A frase
"olho por olho e o mundo acabará cego", atribuída a Mahatma Gandhi,
é um profundo aldabonazo
contra a lei do talião.
Do ponto de vista da Maçonaria Simbólica, sua análise transcende a ética para entrar no iniciático, revelando uma crise de consciência e um fracasso na cadeia de transmissão da Luz.
Na Maçonaria,
o olho não é apenas o órgão da visão física, mas o "Olho da Alma" (a intuição)
e o "Olho que tudo vê" (o Grande Arquiteto).
Quando o profano age sob "olho por olho", reduz sua percepção ao material:
veja somente a ofensa, não o irmão.
Ao arrancar o olho do outro, o maçom não apenas cega o seu semelhante; autoextirpa-se a capacidade de ver a Luz.
A vingança é um ato de trevas que apaga a lâmpada da oficina interior.
O Esquadro exige rectidão de nós, e o compasso, proporção.
A lei do talião é matematicamente "justa" (equilíbrio aritmético), mas maçonicamente é inicialmente estéril.
A justiça maçônica não é punitiva,
mas restauradora.
O verdadeiro maçom não busca igualar os danos, mas sim "desbastar a pedra bruta" do agressor através do ensino.
Se você responder com ódio, abandona o compasso e o esquadrão para agir com a regra do vulgo, perpetuando a baixa vibração do mundo profano.

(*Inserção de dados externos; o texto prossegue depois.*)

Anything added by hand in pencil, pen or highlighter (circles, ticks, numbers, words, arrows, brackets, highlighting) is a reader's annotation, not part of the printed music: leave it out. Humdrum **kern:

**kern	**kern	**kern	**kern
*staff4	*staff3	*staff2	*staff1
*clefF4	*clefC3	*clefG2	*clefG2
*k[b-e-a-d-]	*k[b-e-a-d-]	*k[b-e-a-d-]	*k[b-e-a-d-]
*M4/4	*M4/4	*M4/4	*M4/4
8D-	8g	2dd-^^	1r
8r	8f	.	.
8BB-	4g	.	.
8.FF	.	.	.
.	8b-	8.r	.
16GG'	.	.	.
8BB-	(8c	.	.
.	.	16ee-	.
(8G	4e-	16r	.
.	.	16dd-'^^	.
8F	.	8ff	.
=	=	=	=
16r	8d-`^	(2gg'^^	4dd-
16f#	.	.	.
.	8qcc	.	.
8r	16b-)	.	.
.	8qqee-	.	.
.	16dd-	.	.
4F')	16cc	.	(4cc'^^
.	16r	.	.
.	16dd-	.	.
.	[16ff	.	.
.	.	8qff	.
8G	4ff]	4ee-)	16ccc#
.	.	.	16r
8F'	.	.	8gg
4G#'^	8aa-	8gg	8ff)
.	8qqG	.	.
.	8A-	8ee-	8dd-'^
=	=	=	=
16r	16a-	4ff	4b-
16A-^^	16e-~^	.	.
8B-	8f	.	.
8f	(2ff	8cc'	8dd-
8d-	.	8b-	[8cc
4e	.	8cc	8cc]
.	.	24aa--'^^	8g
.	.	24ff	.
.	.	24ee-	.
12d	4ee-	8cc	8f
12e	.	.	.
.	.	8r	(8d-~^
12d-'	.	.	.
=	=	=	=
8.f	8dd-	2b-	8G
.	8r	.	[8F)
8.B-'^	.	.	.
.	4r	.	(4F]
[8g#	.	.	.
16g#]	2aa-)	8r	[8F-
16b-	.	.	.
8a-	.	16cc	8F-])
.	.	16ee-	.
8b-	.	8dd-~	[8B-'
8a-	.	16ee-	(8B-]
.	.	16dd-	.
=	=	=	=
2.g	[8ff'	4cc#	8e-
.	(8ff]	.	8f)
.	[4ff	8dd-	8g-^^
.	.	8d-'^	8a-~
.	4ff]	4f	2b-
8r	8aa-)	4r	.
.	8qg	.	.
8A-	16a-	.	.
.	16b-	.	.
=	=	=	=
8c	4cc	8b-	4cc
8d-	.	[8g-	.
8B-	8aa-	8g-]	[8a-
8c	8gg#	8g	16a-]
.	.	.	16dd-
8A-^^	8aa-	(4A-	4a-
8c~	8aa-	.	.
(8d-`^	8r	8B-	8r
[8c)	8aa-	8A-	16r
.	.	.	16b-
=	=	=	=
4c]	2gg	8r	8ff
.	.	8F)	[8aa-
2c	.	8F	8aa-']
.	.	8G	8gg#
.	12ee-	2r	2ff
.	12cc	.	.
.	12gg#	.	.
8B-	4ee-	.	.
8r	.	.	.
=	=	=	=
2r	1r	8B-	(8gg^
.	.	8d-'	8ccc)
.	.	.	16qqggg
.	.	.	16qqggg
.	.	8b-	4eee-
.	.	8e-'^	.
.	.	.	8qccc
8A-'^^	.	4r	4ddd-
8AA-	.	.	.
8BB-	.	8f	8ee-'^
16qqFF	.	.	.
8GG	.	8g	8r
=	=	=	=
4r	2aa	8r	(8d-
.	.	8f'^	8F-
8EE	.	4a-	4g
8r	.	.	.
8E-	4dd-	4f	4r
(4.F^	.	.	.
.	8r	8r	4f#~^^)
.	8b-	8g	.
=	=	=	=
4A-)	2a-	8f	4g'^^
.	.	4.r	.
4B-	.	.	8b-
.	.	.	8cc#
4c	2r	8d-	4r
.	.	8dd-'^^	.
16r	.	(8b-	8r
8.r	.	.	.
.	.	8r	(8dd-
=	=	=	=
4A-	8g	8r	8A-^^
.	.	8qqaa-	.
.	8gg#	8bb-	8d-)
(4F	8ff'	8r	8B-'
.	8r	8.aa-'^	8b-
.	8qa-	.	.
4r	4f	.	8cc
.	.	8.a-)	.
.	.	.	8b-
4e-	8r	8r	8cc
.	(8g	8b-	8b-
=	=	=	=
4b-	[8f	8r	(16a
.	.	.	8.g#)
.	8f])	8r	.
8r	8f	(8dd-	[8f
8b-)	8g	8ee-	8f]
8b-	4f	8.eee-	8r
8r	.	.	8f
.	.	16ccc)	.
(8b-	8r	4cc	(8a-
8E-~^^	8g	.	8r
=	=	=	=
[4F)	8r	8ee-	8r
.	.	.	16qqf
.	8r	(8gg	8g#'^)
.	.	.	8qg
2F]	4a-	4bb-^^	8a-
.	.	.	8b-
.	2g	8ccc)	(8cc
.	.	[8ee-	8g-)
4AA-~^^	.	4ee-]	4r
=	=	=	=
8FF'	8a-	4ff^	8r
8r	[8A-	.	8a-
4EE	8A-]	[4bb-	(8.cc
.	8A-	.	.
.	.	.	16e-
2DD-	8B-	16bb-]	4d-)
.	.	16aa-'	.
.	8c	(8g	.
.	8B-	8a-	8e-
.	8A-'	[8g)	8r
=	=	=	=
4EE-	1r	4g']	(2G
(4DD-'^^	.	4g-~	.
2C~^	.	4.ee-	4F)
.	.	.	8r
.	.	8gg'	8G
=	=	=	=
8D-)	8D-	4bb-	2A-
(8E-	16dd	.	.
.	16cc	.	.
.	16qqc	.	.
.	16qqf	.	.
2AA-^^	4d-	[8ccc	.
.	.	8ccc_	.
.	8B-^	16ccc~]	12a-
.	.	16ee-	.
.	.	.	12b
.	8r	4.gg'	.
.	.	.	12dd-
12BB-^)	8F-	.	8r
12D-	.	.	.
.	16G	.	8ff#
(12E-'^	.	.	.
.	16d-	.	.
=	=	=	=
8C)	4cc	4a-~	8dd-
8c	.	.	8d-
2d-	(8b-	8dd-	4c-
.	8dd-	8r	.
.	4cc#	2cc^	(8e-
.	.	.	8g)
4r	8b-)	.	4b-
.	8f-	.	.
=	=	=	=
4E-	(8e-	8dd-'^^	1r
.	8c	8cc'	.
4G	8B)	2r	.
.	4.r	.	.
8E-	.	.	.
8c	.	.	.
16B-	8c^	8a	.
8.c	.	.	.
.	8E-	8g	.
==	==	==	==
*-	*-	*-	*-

A frase avisa que o mundo (a humanidade) acabará cego. Para a maçonaria, cegueira é ignorância voluntária.
Cada ato de vingança é uma cadeia causal que prende o homem na roda do carma profano.
Ao fazê-lo, você não só perde a visão do outro, mas também turva a sua própria, porque o ódio projeta sombras que impedem o "irmão" de ver por trás do "inimigo".
É o triunfo do Eu inferior (a besta) sobre o Eu Superior (o Homem Livre).
Gandhi, inspirado na não-violência,
ressoa com o pensamento maçônico
cristão e esotérico:
"Vencer o mal com o bem".
Se o mundo ficar cego, o Templo Interior não pode ser construído, porque os construtores precisam da vista para alinhar as pedras.
O maçom deve agir como
"aquele que devolve a luz pela escuridão".
Não se trata de passividade, mas de uma força ativa: desarmar o agressor com razão e exemplo, não com a mesma arma.
É a única maneira de quebrar a corrente e elevar a espinha da humanidade.
A frase é um aviso sobre o suicídio coletivo do espírito.
Na Sociedade,
somos ensinados que a verdadeira vitória
não está em derrotar o outro,
mas em iluminá-lo.
Porque se lhe ferires o olho, ficas às escuras; mas se acenderes a tocha dele,
a luz que ele tem iluminar-te-á também.
O mundo não vai acabar cego
se o maçom aprender
a "olhar com o coração" e
"bater com a palavra",
em vez de fazer com a mão.
Essa é a base da verdadeira fraternidade.
32° Samal Legrad
Membro da Com. de Cultura Geral da Grande Logia de Cuba de A. L:. e A:. M:.
Membro da Com. de Cultura Geral da Grande Logia de Cuba de A. L:. e A:. M:.